> _GOAL OF THE EXERCISE_: What you write should be an exact repeat of the lines from the one with "Dohe – Carpeta" through the final line below, minus the pictures.

(Records from a data source)
=== Section Start ===
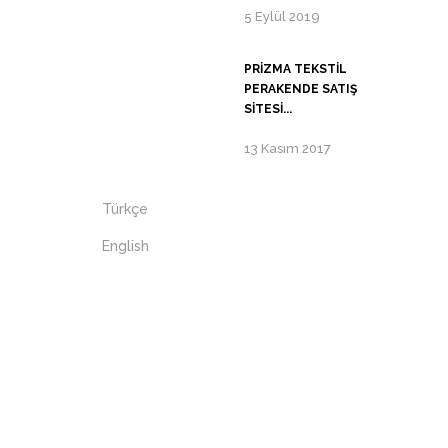
5 Eylül 2019
PRIZMA TEKSTIL
PERAKENDE SATIŞ
SITESI...
13 Kasım 2017
Türkçe
English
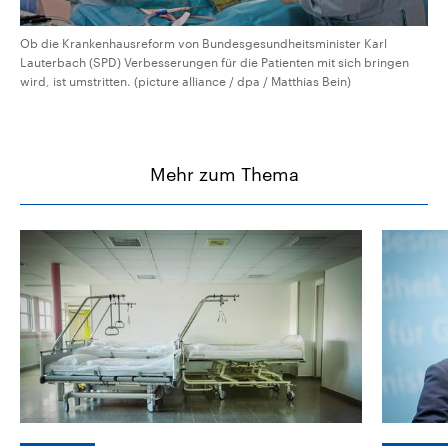
Ob die Krankenhausreform von Bundesgesundheitsminister Karl
Lauterbach (SPD) Verbesserungen für die Patienten mit sich bringen
wird, ist umstritten. (picture alliance / dpa / Matthias Bein)
Mehr zum Thema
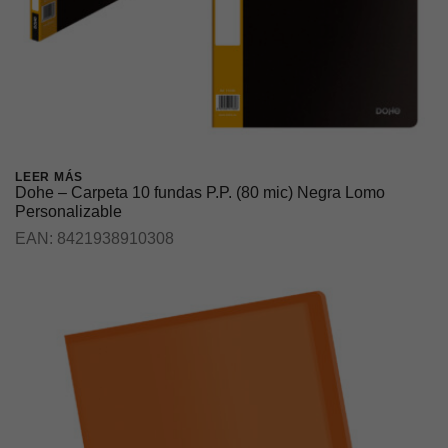
LEER MÁS
Dohe – Carpeta 10 fundas P.P. (80 mic) Negra Lomo
Personalizable
EAN:
8421938910308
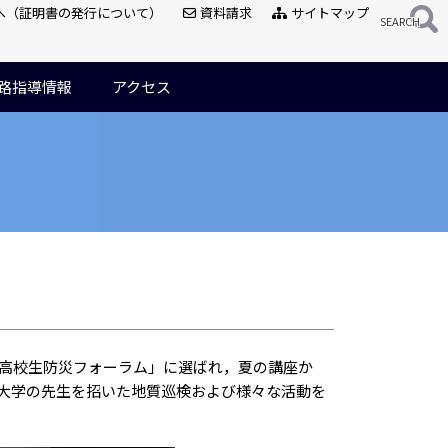
へ（証明書の発行について）
資料請求
サイトマップ
路指導情報
アクセス
高校生防災フォーラム」に選ばれ，夏の講座か
大学の先生を招いた地質巡検および様々な活動を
=== Section End ===
> _OUTPUT OF THE EXERCISE_:
Dohe – Carpeta 10 fundas P.P. (80 mic) Negra Lomo
Personalizable
EAN:
8421938910308
へ（証明書の発行について）
資料請求
サイトマップ
路指導情報
アクセス
高校生防災フォーラム」に選ばれ，夏の講座か
大学の先生を招いた地質巡検および様々な活動を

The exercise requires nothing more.